About this exercise: Continue the forum post below about adding AJAX to a PHP commenting system, starting right after its last line.

I have two php files that handle a commenting system I have created for my website. On the index.php I have my form and an echo statement that prints out the user input from my database. I have another file called insert.php that actually takes in the user input and inserts that into my database before it is printed out.
My index.php basically looks like this
<form id="comment_form" action="insertCSAir.php" method="GET">
Comments:
<input type="text" class="text_cmt" name="field1_name" id="field1_name"/>
<input type="submit" name="submit" value="submit"/>
<input type='hidden' name='parent_id' id='parent_id' value='0'/>
</form>
<!--connects to database and queries to print out on site-->
<?php
$link = mysqli_connect('localhost', 'name', '', 'comment_schema');
$query="SELECT COMMENTS FROM csAirComment";
$results = mysqli_query($link,$query);
while ($row = mysqli_fetch_assoc($results)) {
echo '<div class="comment" >';
$output= $row["COMMENTS"];
//protects against cross site scripting
echo htmlspecialchars($output ,ENT_QUOTES,'UTF-8');
echo '</div>';
}
?>
I want users to be able to write comments and have it updated without reloading the page (which is why I will be using AJAX). This is the code I have added to the head tag
<script src="https://ajax.googleapis.com/ajax/libs/jquery/1.12.0/jquery.min.js"></script>
<script>
// this is the id of the form
$("#comment_form").submit(function(e) {
var url = "insert.php"; // the script where you handle the form input.
$.ajax({
type: "GET",
url: url,
data: $("#comment_form").serialize(), // serializes the form's elements.

Input data:
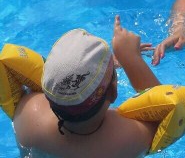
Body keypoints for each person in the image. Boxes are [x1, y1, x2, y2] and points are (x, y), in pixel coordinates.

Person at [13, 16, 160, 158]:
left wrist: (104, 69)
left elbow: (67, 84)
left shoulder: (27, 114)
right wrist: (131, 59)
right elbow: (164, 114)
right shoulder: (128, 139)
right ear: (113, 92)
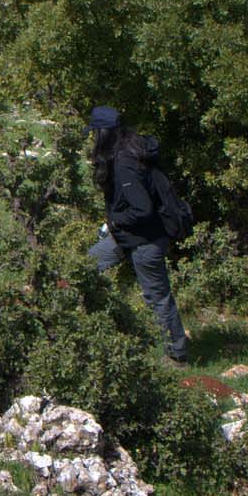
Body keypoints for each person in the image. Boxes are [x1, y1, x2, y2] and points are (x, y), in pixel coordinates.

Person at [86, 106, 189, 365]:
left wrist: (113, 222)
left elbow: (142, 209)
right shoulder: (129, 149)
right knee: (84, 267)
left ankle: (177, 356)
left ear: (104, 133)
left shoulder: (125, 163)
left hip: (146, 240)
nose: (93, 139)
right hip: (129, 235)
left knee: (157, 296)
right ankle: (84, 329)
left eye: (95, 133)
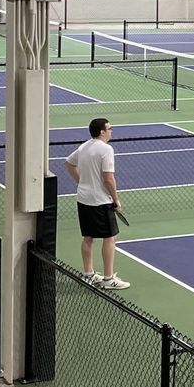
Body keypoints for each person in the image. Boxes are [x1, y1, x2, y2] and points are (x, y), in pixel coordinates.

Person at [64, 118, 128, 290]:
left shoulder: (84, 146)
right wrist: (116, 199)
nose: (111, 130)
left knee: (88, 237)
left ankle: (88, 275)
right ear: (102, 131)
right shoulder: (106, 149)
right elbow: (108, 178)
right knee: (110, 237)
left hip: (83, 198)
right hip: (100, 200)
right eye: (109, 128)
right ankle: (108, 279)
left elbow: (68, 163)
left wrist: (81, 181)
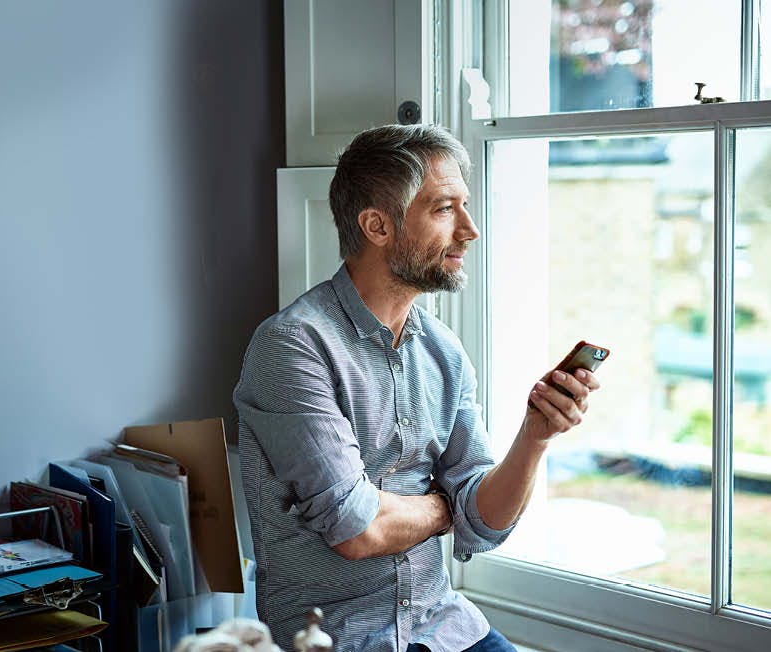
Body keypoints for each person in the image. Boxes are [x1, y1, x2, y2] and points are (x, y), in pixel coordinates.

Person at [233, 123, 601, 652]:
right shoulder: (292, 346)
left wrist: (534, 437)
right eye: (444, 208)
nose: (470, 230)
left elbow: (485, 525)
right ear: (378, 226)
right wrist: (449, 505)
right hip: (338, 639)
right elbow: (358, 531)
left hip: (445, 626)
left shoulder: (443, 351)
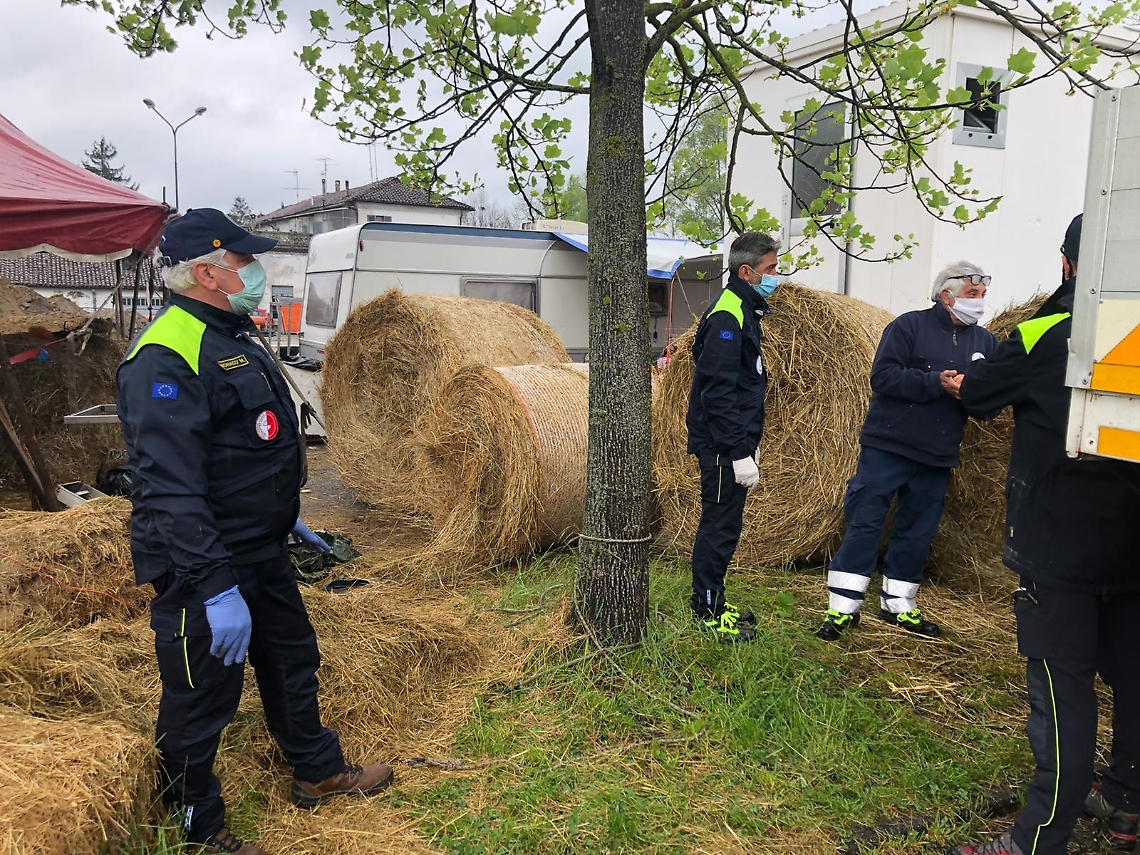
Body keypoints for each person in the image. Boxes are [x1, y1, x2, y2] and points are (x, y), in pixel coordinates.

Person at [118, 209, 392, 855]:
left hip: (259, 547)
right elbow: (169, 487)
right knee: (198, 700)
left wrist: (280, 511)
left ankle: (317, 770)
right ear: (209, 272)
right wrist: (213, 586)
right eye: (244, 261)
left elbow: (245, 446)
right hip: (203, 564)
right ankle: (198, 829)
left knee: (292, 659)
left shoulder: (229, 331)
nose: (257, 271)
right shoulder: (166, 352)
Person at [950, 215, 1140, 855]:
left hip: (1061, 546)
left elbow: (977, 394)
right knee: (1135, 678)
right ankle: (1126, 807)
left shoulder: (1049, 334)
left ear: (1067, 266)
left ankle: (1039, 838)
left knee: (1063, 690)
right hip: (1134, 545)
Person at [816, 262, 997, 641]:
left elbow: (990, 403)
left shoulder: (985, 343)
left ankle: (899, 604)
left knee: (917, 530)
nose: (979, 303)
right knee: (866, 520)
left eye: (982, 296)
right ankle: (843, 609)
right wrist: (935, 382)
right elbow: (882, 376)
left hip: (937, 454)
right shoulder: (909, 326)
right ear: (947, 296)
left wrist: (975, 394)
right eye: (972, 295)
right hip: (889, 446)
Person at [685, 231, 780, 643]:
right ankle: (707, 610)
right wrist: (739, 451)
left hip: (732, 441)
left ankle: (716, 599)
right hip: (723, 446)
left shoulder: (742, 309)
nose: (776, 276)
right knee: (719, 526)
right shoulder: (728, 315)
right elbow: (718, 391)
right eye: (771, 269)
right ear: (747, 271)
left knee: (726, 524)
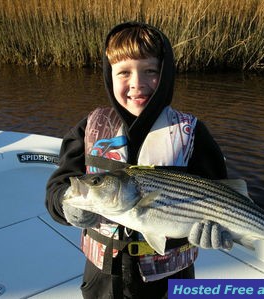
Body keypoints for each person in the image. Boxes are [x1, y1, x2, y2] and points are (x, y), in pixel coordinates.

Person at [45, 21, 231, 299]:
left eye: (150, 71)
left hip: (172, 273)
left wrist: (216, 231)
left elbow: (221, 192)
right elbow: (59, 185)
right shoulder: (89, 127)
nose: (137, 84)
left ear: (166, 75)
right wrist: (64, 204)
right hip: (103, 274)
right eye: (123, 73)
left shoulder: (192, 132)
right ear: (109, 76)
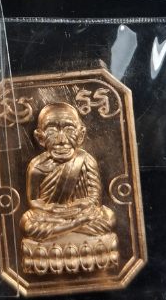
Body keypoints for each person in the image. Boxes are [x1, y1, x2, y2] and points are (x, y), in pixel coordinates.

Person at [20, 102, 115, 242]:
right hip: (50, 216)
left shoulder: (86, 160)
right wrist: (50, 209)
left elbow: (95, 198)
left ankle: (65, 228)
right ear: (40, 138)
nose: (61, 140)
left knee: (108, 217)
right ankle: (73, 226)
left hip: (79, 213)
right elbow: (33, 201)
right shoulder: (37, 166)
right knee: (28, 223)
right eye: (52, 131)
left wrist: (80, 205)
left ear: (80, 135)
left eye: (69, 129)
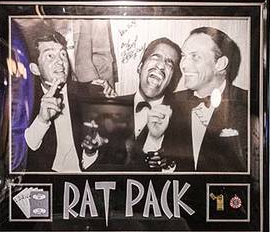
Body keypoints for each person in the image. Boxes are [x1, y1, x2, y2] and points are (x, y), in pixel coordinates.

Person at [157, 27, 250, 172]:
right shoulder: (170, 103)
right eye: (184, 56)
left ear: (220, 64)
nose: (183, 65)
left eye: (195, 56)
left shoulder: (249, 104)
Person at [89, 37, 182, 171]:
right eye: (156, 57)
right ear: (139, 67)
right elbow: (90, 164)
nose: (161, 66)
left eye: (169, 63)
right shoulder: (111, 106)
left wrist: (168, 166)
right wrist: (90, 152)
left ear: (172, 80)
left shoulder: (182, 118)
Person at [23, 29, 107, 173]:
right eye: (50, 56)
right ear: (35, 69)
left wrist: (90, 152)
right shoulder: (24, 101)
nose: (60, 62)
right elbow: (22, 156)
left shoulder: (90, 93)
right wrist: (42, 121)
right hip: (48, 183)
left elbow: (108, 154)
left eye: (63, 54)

--

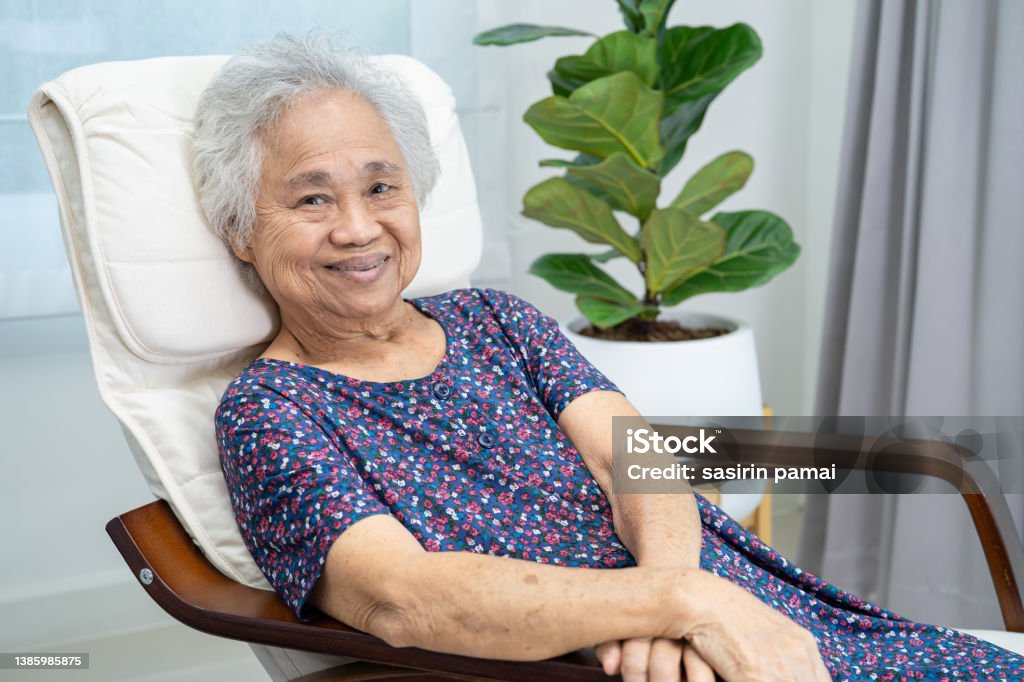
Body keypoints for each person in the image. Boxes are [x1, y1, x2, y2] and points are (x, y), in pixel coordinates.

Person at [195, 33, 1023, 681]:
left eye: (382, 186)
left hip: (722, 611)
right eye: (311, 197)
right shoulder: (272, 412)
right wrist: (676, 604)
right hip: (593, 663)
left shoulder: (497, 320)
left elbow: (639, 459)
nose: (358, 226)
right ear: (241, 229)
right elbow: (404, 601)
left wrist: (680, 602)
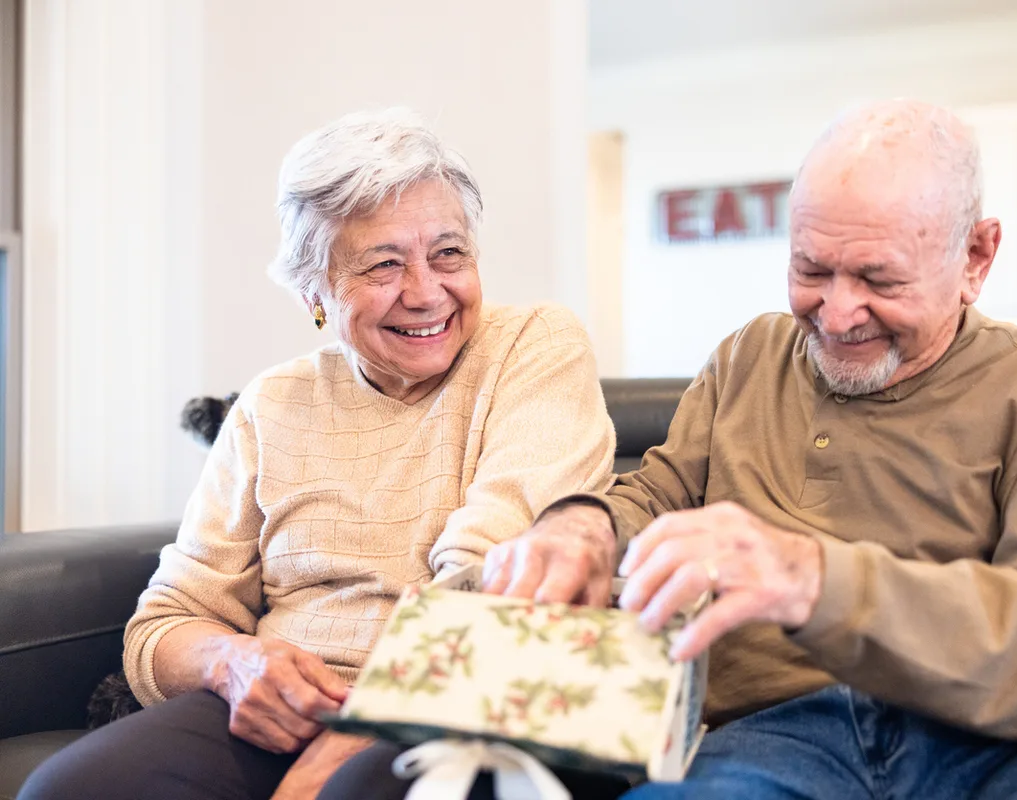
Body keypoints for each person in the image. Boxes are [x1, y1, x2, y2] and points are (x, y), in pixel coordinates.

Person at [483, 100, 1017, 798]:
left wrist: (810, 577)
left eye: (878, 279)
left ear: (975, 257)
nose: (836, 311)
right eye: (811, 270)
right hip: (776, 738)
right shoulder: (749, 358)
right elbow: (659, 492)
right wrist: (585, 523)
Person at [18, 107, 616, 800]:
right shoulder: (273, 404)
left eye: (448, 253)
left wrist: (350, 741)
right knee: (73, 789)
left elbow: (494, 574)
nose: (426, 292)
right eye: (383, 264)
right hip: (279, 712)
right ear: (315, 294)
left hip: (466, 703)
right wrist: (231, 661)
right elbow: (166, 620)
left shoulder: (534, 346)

==

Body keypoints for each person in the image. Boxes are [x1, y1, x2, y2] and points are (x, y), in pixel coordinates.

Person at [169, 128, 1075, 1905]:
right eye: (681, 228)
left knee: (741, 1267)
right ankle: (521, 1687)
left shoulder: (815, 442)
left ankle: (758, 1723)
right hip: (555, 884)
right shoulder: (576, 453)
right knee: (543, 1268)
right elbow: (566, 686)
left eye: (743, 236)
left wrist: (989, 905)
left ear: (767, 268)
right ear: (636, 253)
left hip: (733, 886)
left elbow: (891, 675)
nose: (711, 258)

Result for this task:
success: function(data)
{
alert(data); // show response from the php script.
}
});
e.preventDefault(); // avoid to execute the actual submit of the form.
});
</script>
However, nothing is happening. The alert() doesn't actually do anything and I'm not exactly sure how to make it so that when the user comments, it gets added to my comments in order (it should be appending down the page). I think that the code I added is the basic of what needs to happen, but not even the alert is working. Any suggestions would be appreciated.
This is basically insert.php
if(!empty($_GET["field1_name"])) {
//protects against SQL injection
$field1_name = mysqli_real_escape_string($link, $_GET["field1_name"]);
$field1_name_array = explode(" ",$field1_name);
foreach($field1_name_array as $element){
$query = "SELECT replaceWord FROM changeWord WHERE badWord = '" . $element . "' ";
$query_link = mysqli_query($link,$query);
if(mysqli_num_rows($query_link)>0){
$row = mysqli_fetch_assoc($query_link);
$goodWord = $row['replaceWord'];
$element= $goodWord;
}
$newComment = $newComment." ".$element;
}
//Escape user inputs for security
$sql = "INSERT INTO parentComment (COMMENTS) VALUES ('$newComment')";
$result = mysqli_query($link, $sql);
//attempt insert query execution
header("Location:index.php");
die();
mysqli_close($link);
}
else{
die('comment is not set or not containing valid value');
it also filters out bad words which is why there's an if statement check for that.
<?php
if(!empty($_GET["field1_name"])) {
//protects against SQL injection
$field1_name = mysqli_real_escape_string($link, $_GET["field1_name"]);
$field1_name_array = explode(" ",$field1_name);
foreach($field1_name_array as $element)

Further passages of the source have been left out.